The result of this cross join and filter is the same as the result of the following inner join:

SELECT p.project_name, e.employee_name
    FROM projects AS p INNER JOIN employees AS e
        ON e.project_ID = p.project_ID;

Important

Although the two queries in this example produce the same output when they use the same condition (e.project_id = p.project_id) in different clauses (WHERE vs. FROM ... ON ...), it is possible to construct pairs of queries that use the same condition but that do not produce the same output.

The most common examples involve outer joins. If you execute table1 LEFT OUTER JOIN table2, then for rows in table1 that have no match, the columns that would have come from table2 contain NULL. A filter like WHERE table2.ID = table1.ID filters out rows in which either table2.id or table1.id contains a NULL, while an explicit outer join in the FROM ... ON ... clause does not filter out rows with NULL values. In other words, an outer join with a filter might not actually act like an outer join.

Natural Join

A natural join is used when two tables contain columns that have the same name and in which the data in those columns corresponds. For example, suppose that you have two tables, each of which contains a column named “City” and a column named “Province”. A natural join implicitly constructs the ON clause ON table2.city = table1.city AND table2.province = table1.province.

A natural join also automatically includes only one copy of each of those columns in the output.

For example, the following query would produce a natural join containing all columns in the two tables, except that it would omit the redundant city and province information from one of the tables:

SELECT *
    FROM geographic_data_by_city_and_province NATURAL JOIN demographic_data_by_city_and_province;

A natural join can be combined with an outer join.

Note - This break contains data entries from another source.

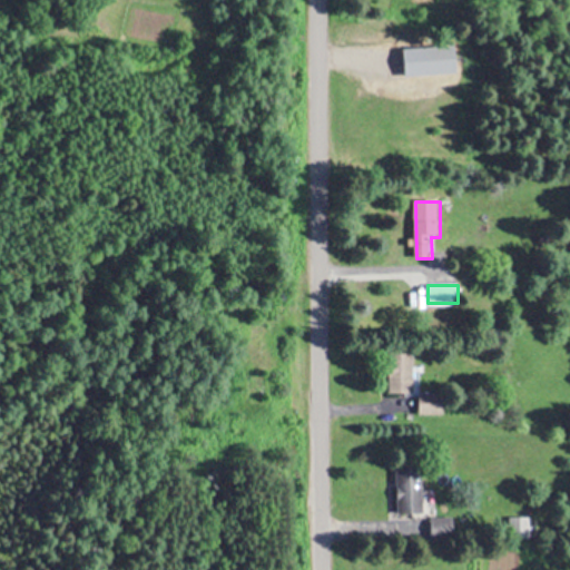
[(414,350),(391,350),(391,392),(414,392),(414,350)]
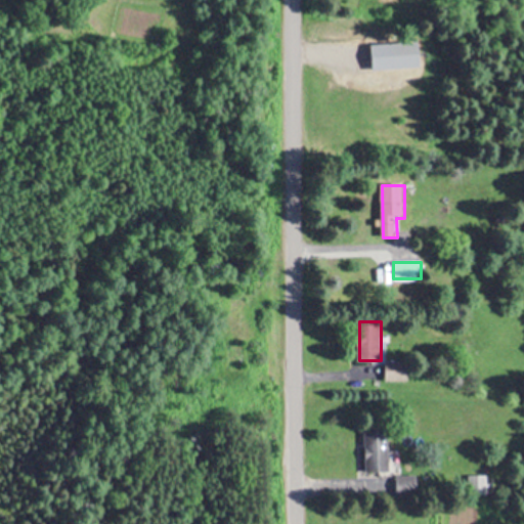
[(409,381),(409,361),(386,361),(386,381),(409,381)]
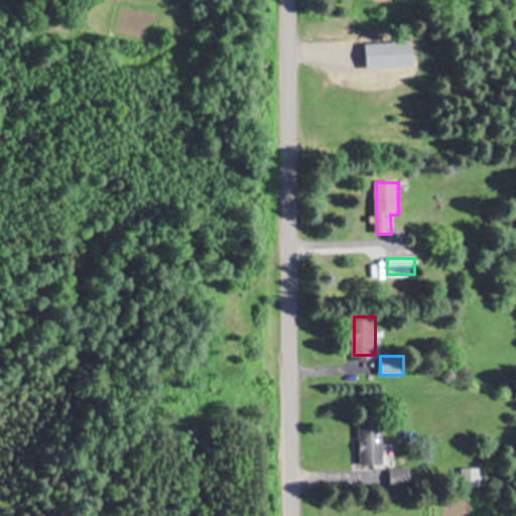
[(384,465),(384,423),(360,423),(360,465),(384,465)]
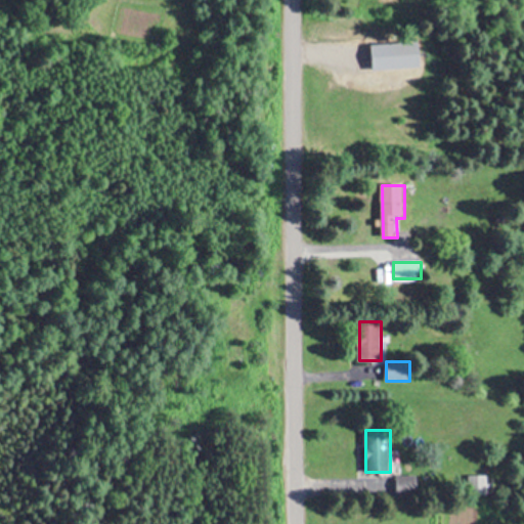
[(469,476),(469,495),(492,495),(492,476),(469,476)]
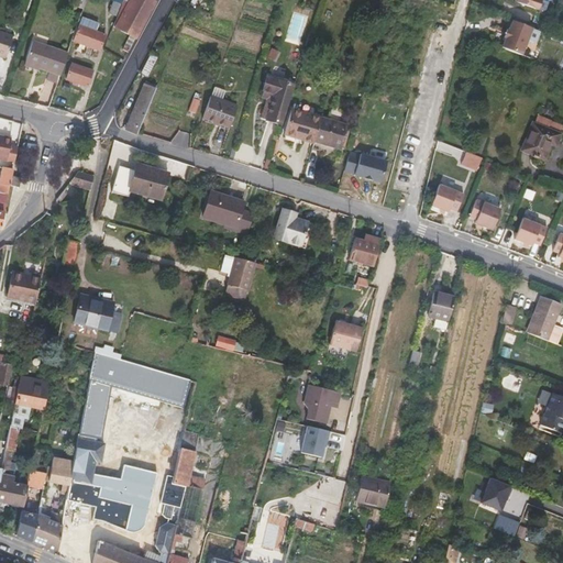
[(130,35),(123,48),(128,52),(138,34),(155,2),(151,0),(122,0),(112,26),(130,35)]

A natural join cannot be combined with an ON clause because the join condition is already implied. However, you can use a WHERE clause to filter the results of a natural join.

Implementing Joins

Syntactically, there are two ways to join tables:

  • Use the JOIN operator in the ON sub-clause of the FROM clause.

  • Use the WHERE with the FROM clause.

Snowflake recommends using the FROM clause. The syntax is more flexible. And specifying the predicate in the ON clause avoids the problem of accidentally filtering rows with NULLs when using a WHERE clause to specify the join condition for an outer join.